The very cheap Lightning Network (LN), which is meant to be used for micropayments and things like buying coffees, now charges more than what would have bought you two cheeseburgers in the 70s.
“If you need more outbound liquidity quickly, it can currently cost $0.50+,” Alex Bosworth, an LN dev, publicly said before adding:
“Instead of paying $0.50 to add $10 you could pay $0.21 to refill an existing channel.”
The fees on Bitcoin Cash by comparison are basically zero, while in eth they’re around a penny for ordinary transactions.
On LN however there are quite a few services you have to pay for as this solves the double spending problem in a fairly centralized way whereby you need someone to extend you liquidity.
In simple terms that means someone has to kind of lock the same amount of coins you want to move if they are routing it around, so extending you “credit” in an IoU chain.
“Normal Lightning payments are trust-limited, but of course that is a bit inconvenient sometimes so some novel IOU modes of operation are popping up I don’t think it’s necessarily bad if done judiciously. If your peer wants a line of credit maybe set the limit at past fees earned,” Bosworth says.
Credit of course is not cheap. To perform this “lending” service, the lender is missing on opportunity costs, so you get to pay for it.
“Routing fees are primarily about selling your inbound liquidity since that is the scarce resource in the network,” Bosworth says.
So fees on the Lightning Network might be as expensive as they are currently on-chain, but those on-chain fees are meant to pay for security, fees which LN is kind of taking off miners.

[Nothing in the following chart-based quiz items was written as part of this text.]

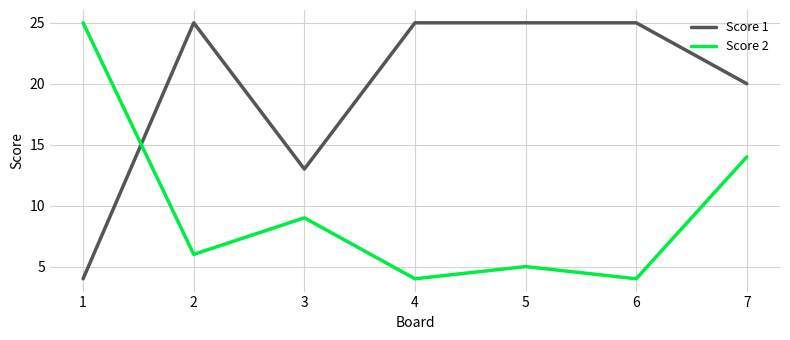

At how many categories does at least one series exceed 22?

5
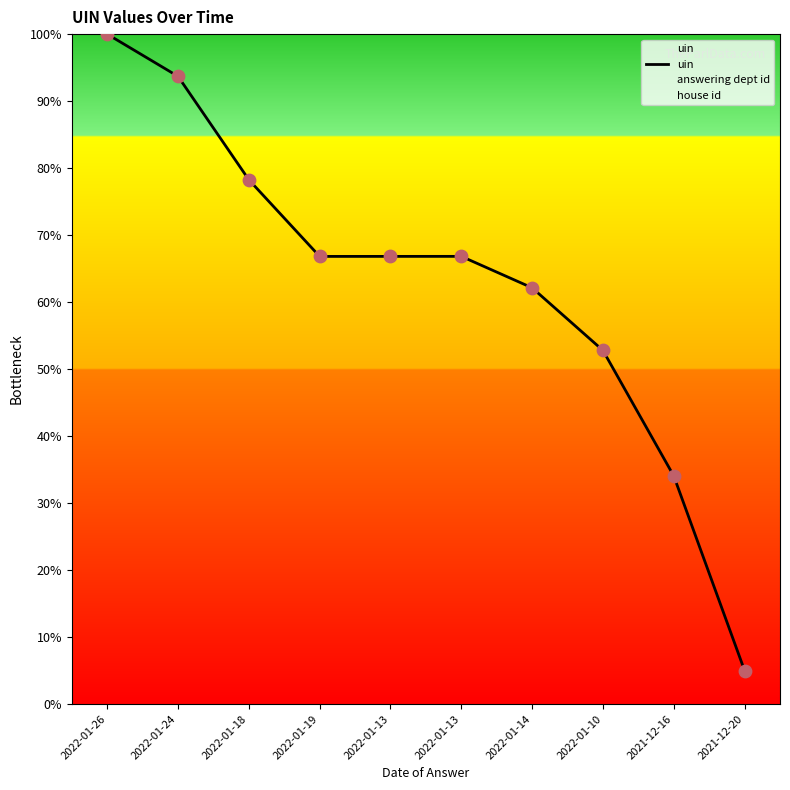

Approximately how many times larger is the value at 2022-01-26 compared to 2022-01-10?

1.9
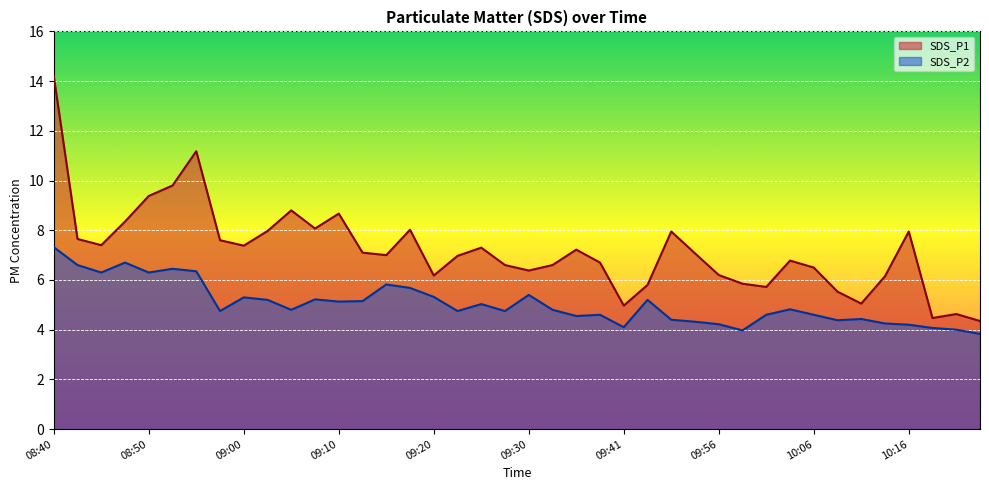

What is the label of the 36th point from the right?

08:50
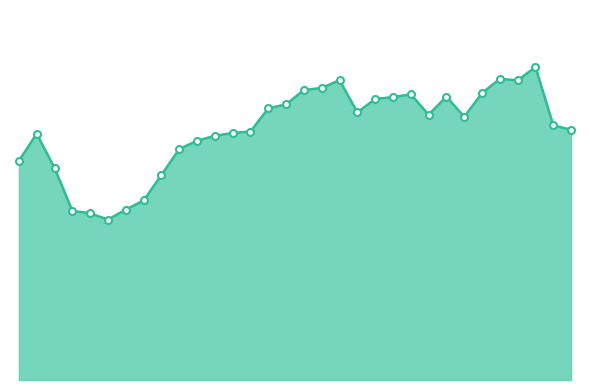

Does the chart display data point markers on the line(s)?

No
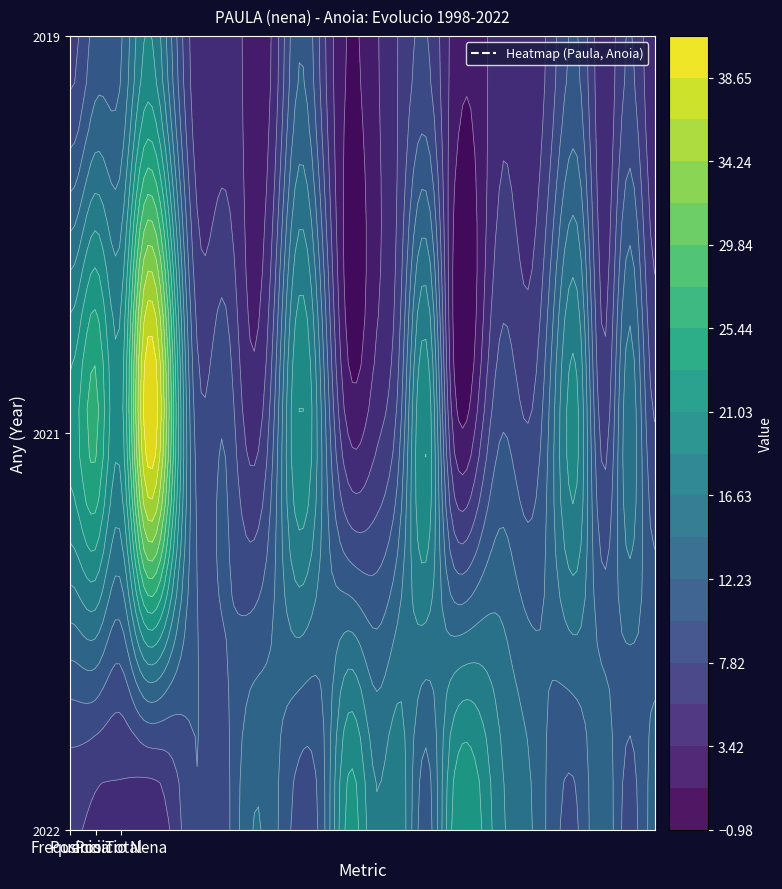

Reading left to right, what are all the values shown in this chart?

Frequencia: 2022=6	2021=5	2019=5	2018=4	2017=6	2016=10	2015=9	2014=14	2013=13	2012=9	2011=12	2010=22	2009=17	2008=18	2007=11	2006=21	2005=22	2004=17	2003=15	2002=11	2001=10	2000=14	1999=9	1998=13
Posicio_Total: 2022=22	2021=26	2019=20	2018=40	2017=27	2016=9	2015=10	2014=5	2013=10	2012=21	2011=13	2010=3	2009=5	2008=10	2007=21	2006=4	2005=4	2004=10	2003=8	2002=14	2001=19	2000=7	1999=16	1998=8
Posicio_Nena: 2022=7	2021=11	2019=12	2018=19	2017=12	2016=4	2015=4	2014=3	2013=4	2012=12	2011=6	2010=1	2009=3	2008=6	2007=8	2006=3	2005=2	2004=5	2003=4	2002=7	2001=10	2000=4	1999=8	1998=4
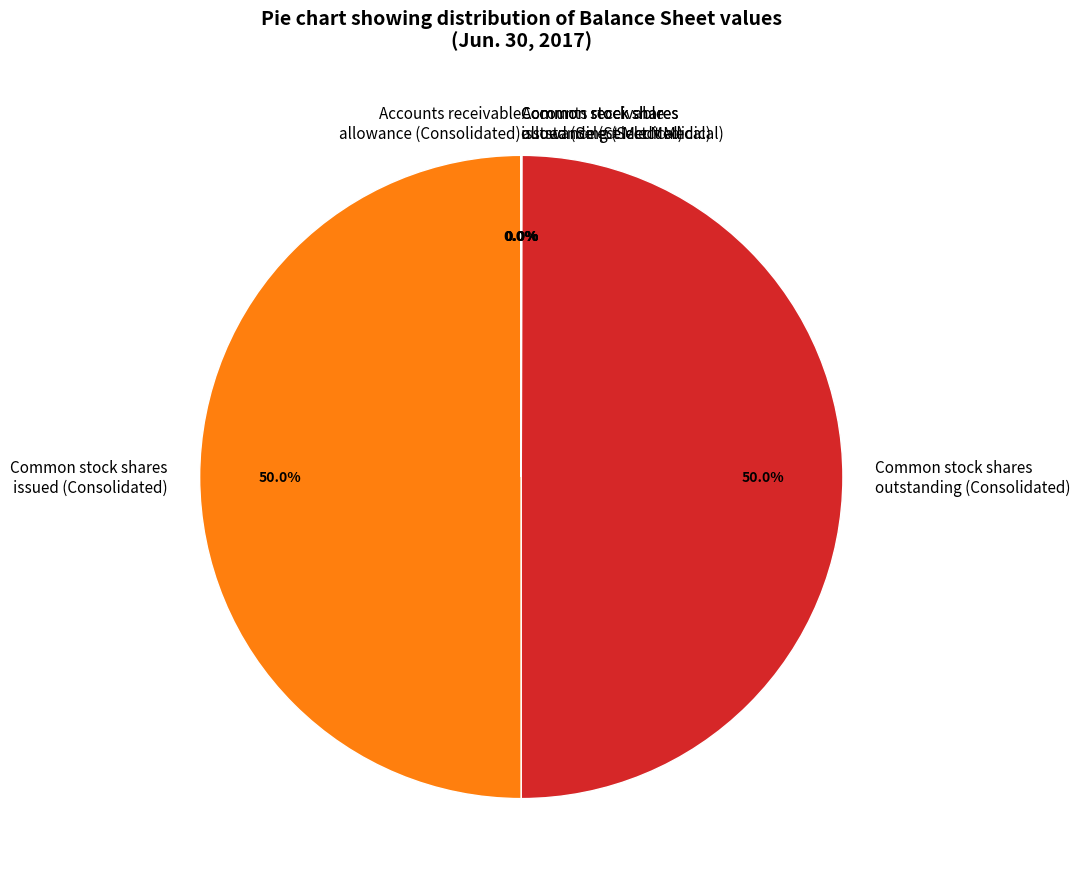

What percentage is NOT represented by Common stock shares outstanding (Consolidated)?

50.0%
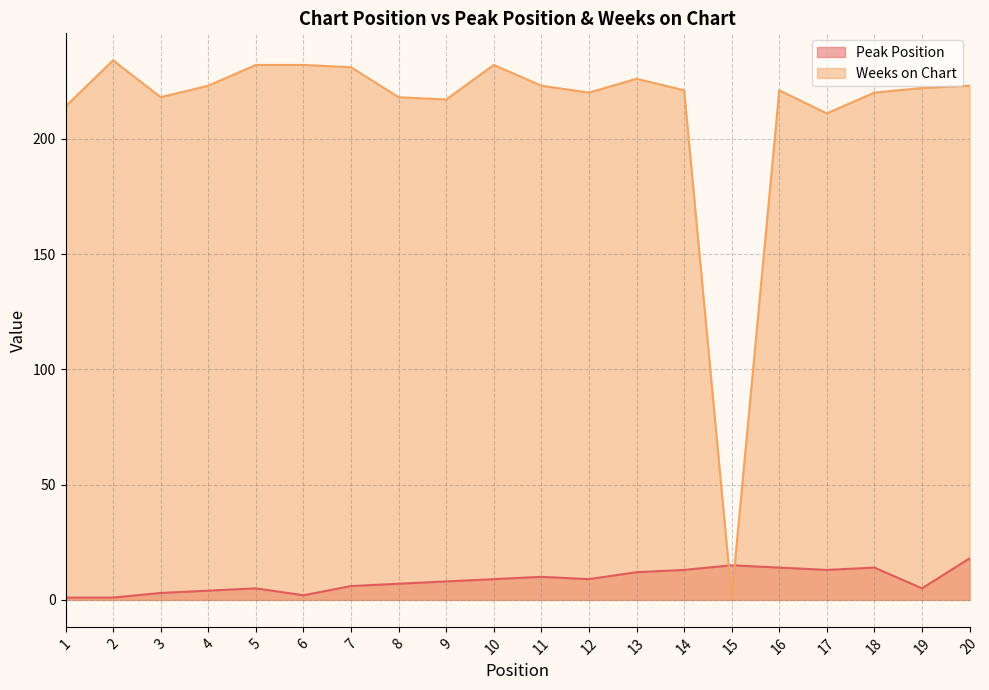

Reading left to right, transcribe all the data shown in this chart.

Peak Position: 1=1	2=1	3=3	4=4	5=5	6=2	7=6	8=7	9=8	10=9	11=10	12=9	13=12	14=13	15=15	16=14	17=13	18=14	19=5	20=18
Weeks on Chart: 1=214	2=234	3=218	4=223	5=232	6=232	7=231	8=218	9=217	10=232	11=223	12=220	13=226	14=221	15=1	16=221	17=211	18=220	19=222	20=223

In addition, there’s no network wide consensus on the Lightning Network so one can modify their own node to do whatever they want.
Plus, since you need all this liquidity and routings and watchtowers and whatever else, most would probably just use custodian wallets which can potentially exit scam or can engage in fractional banking with your coins.
“Some LN apps are going to make use of longer capital holds. They can because in a decentralized protocol people can do whatever they like,” Bosworth says.
Ostensibly all this is meant to be an improvement on the current bitcoin network, but Bosworth says “it’s possible that LN will not work out.”
Plenty have concluded it doesn’t work out, with the question being what happens then. For Blockstream, the answer would be to use their altcoin, LBTC, that runs on the centralized Liquid blockchain which pays Blockstream fees.
For the rest of the bitcoin ecosystem, the question is not if but when should on-chain capacity be increased, and how exactly.